#### What the task requires
After finding the line with "-54,21 +54,21 @@" in the entries below, retype exactly each line from there through the line with "color: #ffffff;", including that final line.

___ Stored data ___

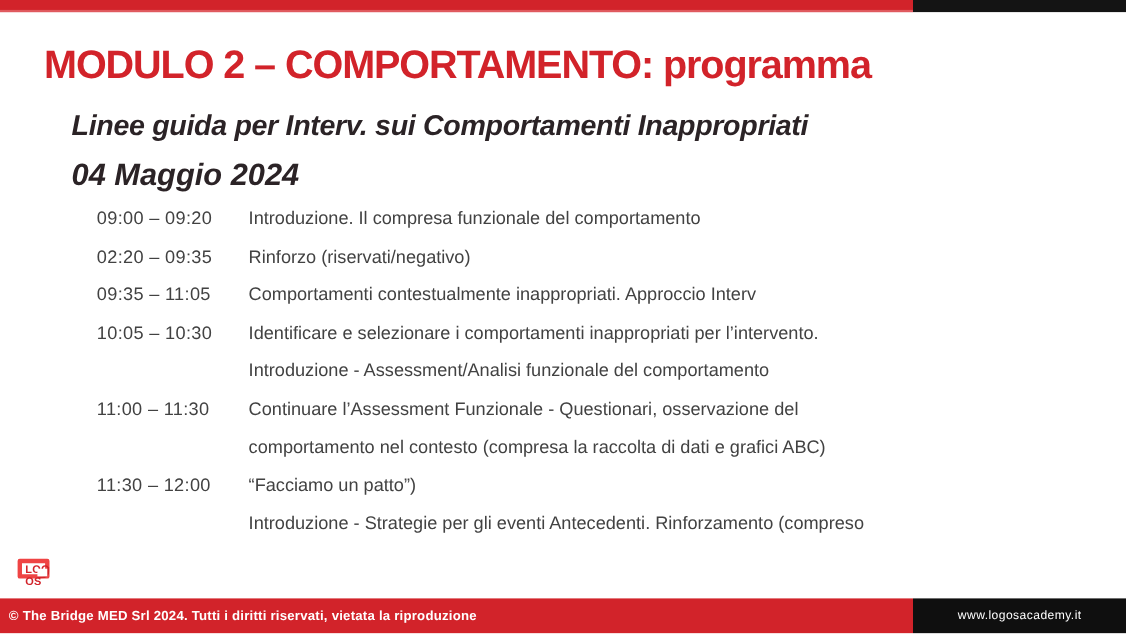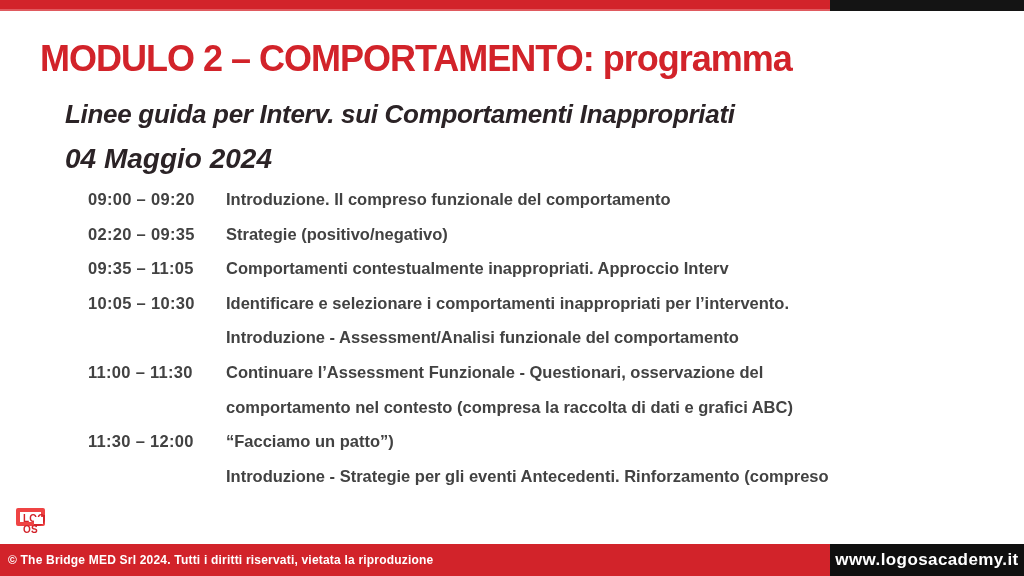--- a/index.html
+++ b/index.html
@@ -54,21 +54,21 @@
     font-style: italic;
   }
 
   
   .schedule {
     position: absolute;
     left: 88px; top: 182px;
     width: 900px;
     color: #424242;
     font-size: 16.5px;
-    font-weight: 700;
+    font-weight: 400;
   }
   .row {
     display: grid;
     grid-template-columns: 138px 1fr;
   }
   .time, .line {
     line-height: 34.6px;
     white-space: nowrap;
   }
   .time { letter-spacing: 0.3px; }
@@ -129,22 +129,22 @@
   }
   .footer-black {
     flex: 0 0 194px;
     background: #0f0f0f;
     display: flex;
     align-items: center;
     justify-content: center;
   }
   .footer-site {
     color: #ffffff;
-    font-size: 17px;
-    font-weight: 700;
+    font-size: 11px;
+    font-weight: 400;
     letter-spacing: 0.4px;
     white-space: nowrap;
   }
 </style>
 </head>
 <body>
 
 <div class="slide">
 
   <div class="top-bar">
@@ -154,28 +154,28 @@
 
   <h1 class="title">MODULO 2 – COMPORTAMENTO: programma</h1>
   <h2 class="subtitle">Linee guida per Interv. sui Comportamenti Inappropriati</h2>
   <div class="date-line">04 Maggio 2024</div>
 
   <div class="schedule">
 
     <div class="row">
       <div class="time">09:00 – 09:20</div>
       <div class="desc">
-        <div class="line">Introduzione. Il compreso funzionale del comportamento</div>
+        <div class="line">Introduzione. Il compresa funzionale del comportamento</div>
       </div>
     </div>
 
     <div class="row">
       <div class="time">02:20 – 09:35</div>
       <div class="desc">
-        <div class="line">Strategie (positivo/negativo)</div>
+        <div class="line">Rinforzo (riservati/negativo)</div>
       </div>
     </div>
 
     <div class="row">
       <div class="time">09:35 – 11:05</div>
       <div class="desc">
         <div class="line">Comportamenti contestualmente inappropriati. Approccio Interv</div>
       </div>
     </div>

___

#### Output
@@ -54,21 +54,21 @@
     font-style: italic;
   }
 
   
   .schedule {
     position: absolute;
     left: 88px; top: 182px;
     width: 900px;
     color: #424242;
     font-size: 16.5px;
-    font-weight: 700;
+    font-weight: 400;
   }
   .row {
     display: grid;
     grid-template-columns: 138px 1fr;
   }
   .time, .line {
     line-height: 34.6px;
     white-space: nowrap;
   }
   .time { letter-spacing: 0.3px; }
@@ -129,22 +129,22 @@
   }
   .footer-black {
     flex: 0 0 194px;
     background: #0f0f0f;
     display: flex;
     align-items: center;
     justify-content: center;
   }
   .footer-site {
     color: #ffffff;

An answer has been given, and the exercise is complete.